Patients tolerate mastectomy well in most settings with low morbidity and mortality. However, several possible complications may occur. These include seroma or hematoma formation, wound infection, skin flap breakdown or necrosis and lymphedema. Seroma is a collection of fluid in a surgically created cavity that results from the transection of vessels and lymphatics. Most surgeons used closed suction drains beneath the skin flaps to decrease the rate of seroma formation. The frequency of surgical site infection in patients undergoing breast surgery is approximately 8%. The most common organisms involved are Staphylococcus aureus, and Streptococcus epidermis and infections should receive treatment with an appropriate antibiotic, with or without opening of the wound. Similarly, flap necrosis occurs in about 8% of patients and is related to inadequate blood supply to the flap, wound closure under tension, obesity, and type of incision (vertical versus transverse). Necrosis is managed with debridement and skin graft coverage if indicated. Lymphedema is less commonly present since the advent of modified mastectomy techniques. Axillary lymph node dissection is the most significant risk factor for the development of lymphedema, with a reported incidence of greater than 20%. Comparatively, 3.5 to 11% of patients who have sentinel lymph node biopsy develop lymphedema. In patients who develop lymphedema, early intervention with physical therapy and decompressive massage techniques can help prevent progression and, in some cases, reduce lymphedema.
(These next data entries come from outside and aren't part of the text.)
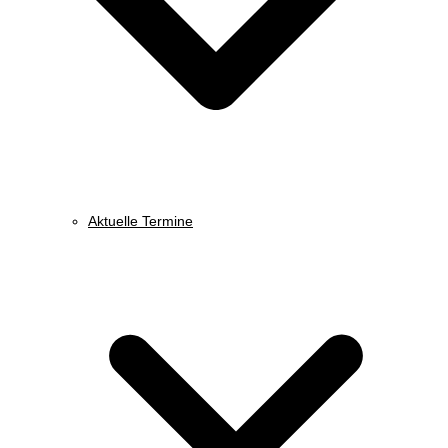
Aktuelle Termine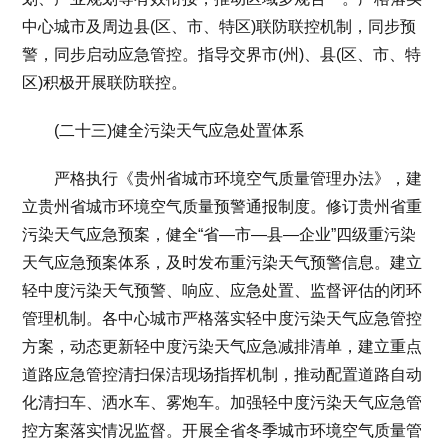
中心城市及周边县(区、市、特区)联防联控机制，同步预
警，同步启动应急管控。指导交界市(州)、县(区、市、特
区)积极开展联防联控。
(二十三)健全污染天气应急处置体系
严格执行《贵州省城市环境空气质量管理办法》，建
立贵州省城市环境空气质量预警通报制度。修订贵州省重
污染天气应急预案，健全“省—市—县—企业”四级重污染
天气应急预案体系，及时发布重污染天气预警信息。建立
轻中度污染天气预警、响应、应急处置、监督评估的闭环
管理机制。各中心城市严格落实轻中度污染天气应急管控
方案，动态更新轻中度污染天气应急减排清单，建立重点
道路应急管控清扫保洁现场指挥机制，推动配置道路自动
化清扫车、洒水车、雾炮车。加强轻中度污染天气应急管
控方案落实情况监督。开展全省冬季城市环境空气质量管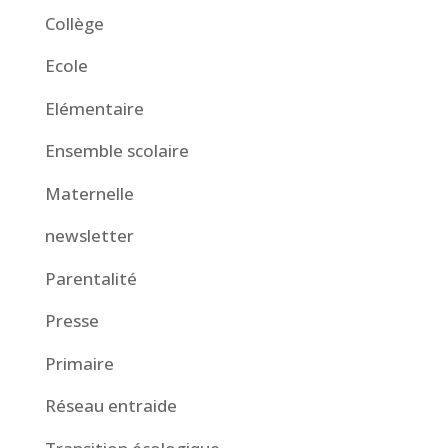
Collège
Ecole
Elémentaire
Ensemble scolaire
Maternelle
newsletter
Parentalité
Presse
Primaire
Réseau entraide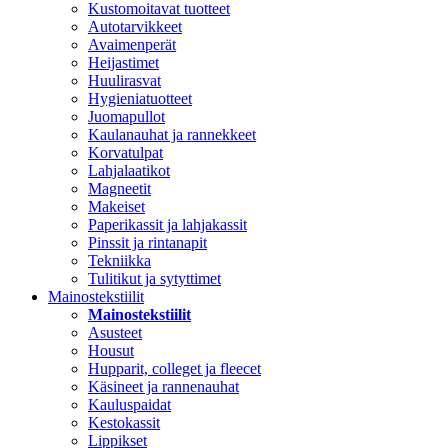
Kustomoitavat tuotteet
Autotarvikkeet
Avaimenperät
Heijastimet
Huulirasvat
Hygieniatuotteet
Juomapullot
Kaulanauhat ja rannekkeet
Korvatulpat
Lahjalaatikot
Magneetit
Makeiset
Paperikassit ja lahjakassit
Pinssit ja rintanapit
Tekniikka
Tulitikut ja sytyttimet
Mainostekstiilit
Mainostekstiilit
Asusteet
Housut
Hupparit, colleget ja fleecet
Käsineet ja rannenauhat
Kauluspaidat
Kestokassit
Lippikset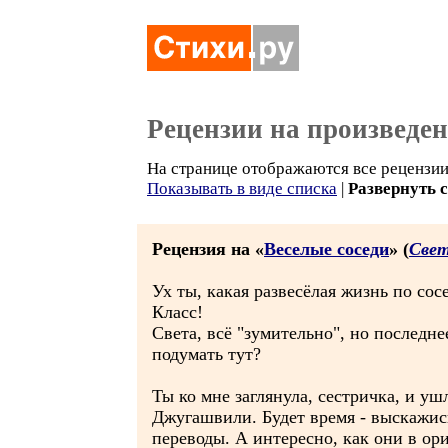
Рецензии на произведе
На странице отображаются все рецензии 
Показывать в виде списка
|
Развернуть 
Рецензия на «
Веселые соседи
» (
Свет
Ух ты, какая развесёлая жизнь по сос
Класс!
Света, всё "зумительно", но последне
подумать тут?
Ты ко мне заглянула, сестричка, и уш
Джугашвили. Будет время - выскажись,
переводы. А интересно, как они в ори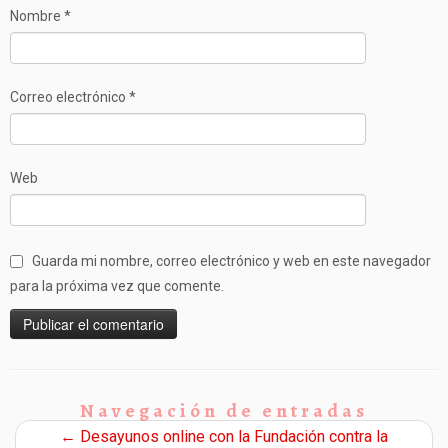
Nombre
*
Correo electrónico
*
Web
Guarda mi nombre, correo electrónico y web en este navegador
para la próxima vez que comente.
Navegación de entradas
←
Desayunos online con la Fundación contra la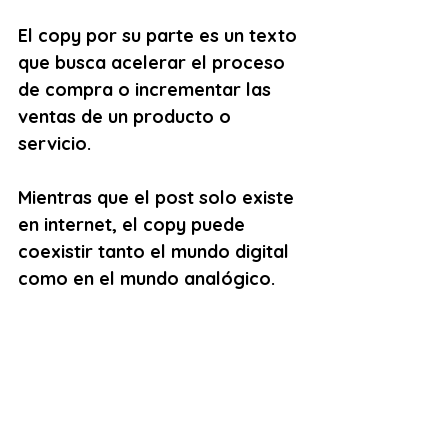
El copy por su parte es un texto 
que busca acelerar el proceso 
de compra o incrementar las 
ventas de un producto o 
servicio.
Mientras que el post solo existe 
en internet, el copy puede 
coexistir tanto el mundo digital 
como en el mundo analógico.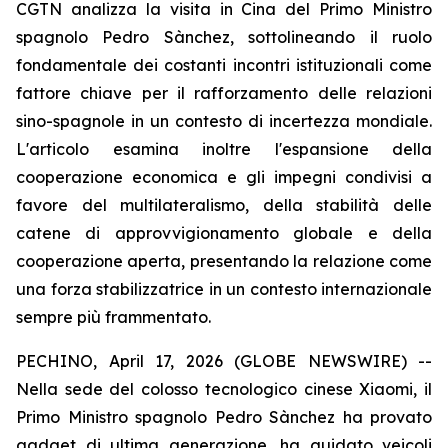
CGTN analizza la visita in Cina del Primo Ministro
spagnolo Pedro Sànchez, sottolineando il ruolo
fondamentale dei costanti incontri istituzionali come
fattore chiave per il rafforzamento delle relazioni
sino-spagnole in un contesto di incertezza mondiale.
L'articolo esamina inoltre l'espansione della
cooperazione economica e gli impegni condivisi a
favore del multilateralismo, della stabilità delle
catene di approvvigionamento globale e della
cooperazione aperta, presentando la relazione come
una forza stabilizzatrice in un contesto internazionale
sempre più frammentato.
PECHINO, April 17, 2026 (GLOBE NEWSWIRE) --
Nella sede del colosso tecnologico cinese Xiaomi, il
Primo Ministro spagnolo Pedro Sànchez ha provato
gadget di ultima generazione, ha guidato veicoli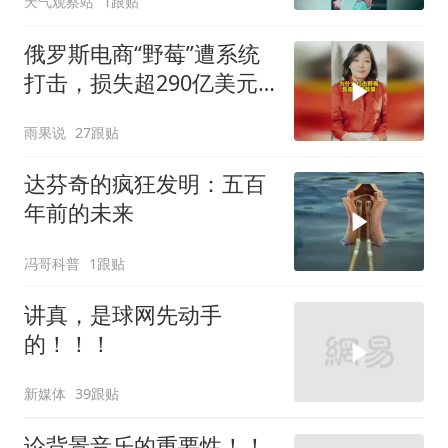
天气观察站
1跟贴
俄罗斯电商“野莓”遭系统
打击，损失超290亿美元#
野莓＃殃及池鱼
雨果说
27跟贴
达芬奇的疯狂发明：五百
年前的未来
冯哥科普
1跟贴
讲真，是球网先动手
的！！！
新媒体
39跟贴
论背景音乐的重要性！！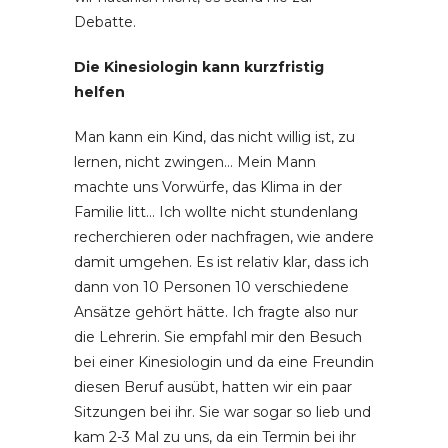
Debatte.
Die Kinesiologin kann kurzfristig
helfen
Man kann ein Kind, das nicht willig ist, zu
lernen, nicht zwingen… Mein Mann
machte uns Vorwürfe, das Klima in der
Familie litt… Ich wollte nicht stundenlang
recherchieren oder nachfragen, wie andere
damit umgehen. Es ist relativ klar, dass ich
dann von 10 Personen 10 verschiedene
Ansätze gehört hätte. Ich fragte also nur
die Lehrerin. Sie empfahl mir den Besuch
bei einer Kinesiologin und da eine Freundin
diesen Beruf ausübt, hatten wir ein paar
Sitzungen bei ihr. Sie war sogar so lieb und
kam 2-3 Mal zu uns, da ein Termin bei ihr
There have been significant advances in the patient management of breast cancer patients since Halsted first described his radical surgery in the late 1800s. There has been a growing trend toward breast conservation, and numerous studies have looked at the efficacy of breast-conserving surgery when compared to standard mastectomy techniques. With the addition of adjuvant therapies, including radiation and systemic treatment with chemotherapy and endocrine therapy, rates of mastectomy have declined. Twenty-year follow up data from NSABP-06 shows no difference in disease-free survival or overall survival in patients randomized between modified radical mastectomy, lumpectomy with axillary dissection and radiation or lumpectomy and axillary dissection alone. NSABP-06 was critical in establishing the concept of breast-conserving surgery, and the results have received validation from other clinical trial groups, including the European Milan Cancer Institute.
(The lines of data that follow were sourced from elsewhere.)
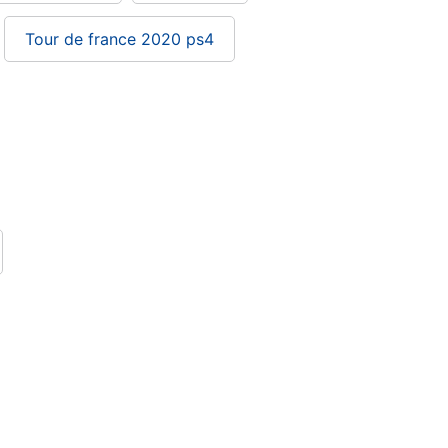
Tour de france 2020 ps4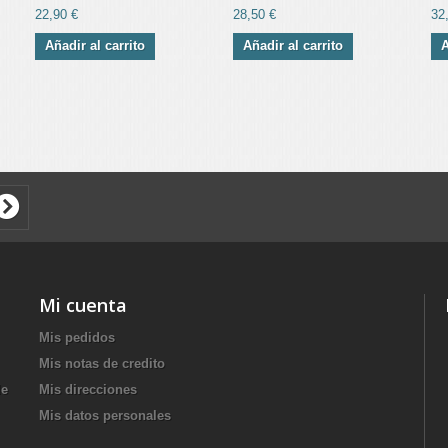
22,90 €
28,50 €
32
Añadir al carrito
Añadir al carrito
A
Mi cuenta
Mis pedidos
Mis notas de credito
de
Mis direcciones
Mis datos personales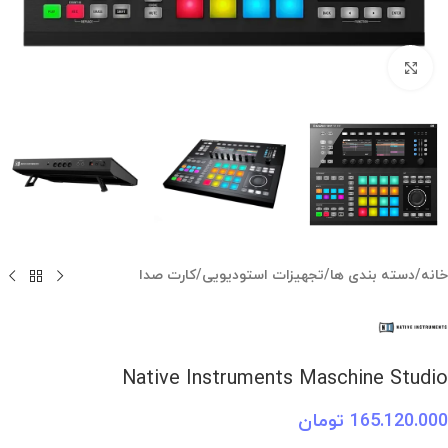
بزرگنمایی تصویر
خانه
/
دسته بندی ها
/
تجهیزات استودیویی
/
کارت صدا
Native Instruments Maschine Studio
165.120.000
تومان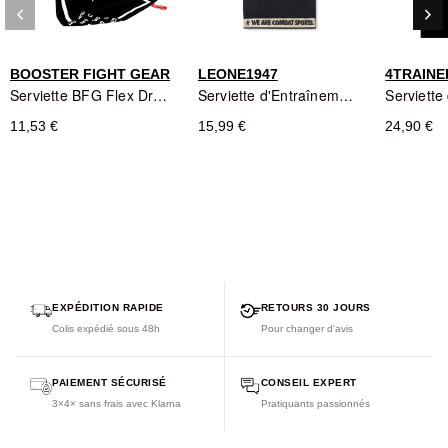
keyboard_arrow_left
keyboard_arrow_right
Précédent
Sui
BOOSTER FIGHT GEAR
LEONE1947
4TRAINE
Serviette BFG Flex Dry Noire BOOSTER FIGHT GEAR
Serviette d'Entraînement AC922 Noir Leone1947
11,53 €
15,99 €
24,90 €
EXPÉDITION RAPIDE
RETOURS 30 JOURS
Colis expédié sous 48h
Pour changer d'avis
PAIEMENT SÉCURISÉ
CONSEIL EXPERT
3×4× sans frais avec Klarna
Pratiquants passionnés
Numerous clinical trials have evaluated the various aspects of surgical care of breast cancer patients. Leading the way, the NSABP has published initial outcomes and delayed follow up data that has shown no decrease in disease-free survival or overall survival in patients undergoing modified mastectomy, as compared to the original more radical techniques. Many national and international leaders and researchers, including the American Society of Breast Surgeons, continue to work toward improving surgical quality and outcomes for patients with breast cancer.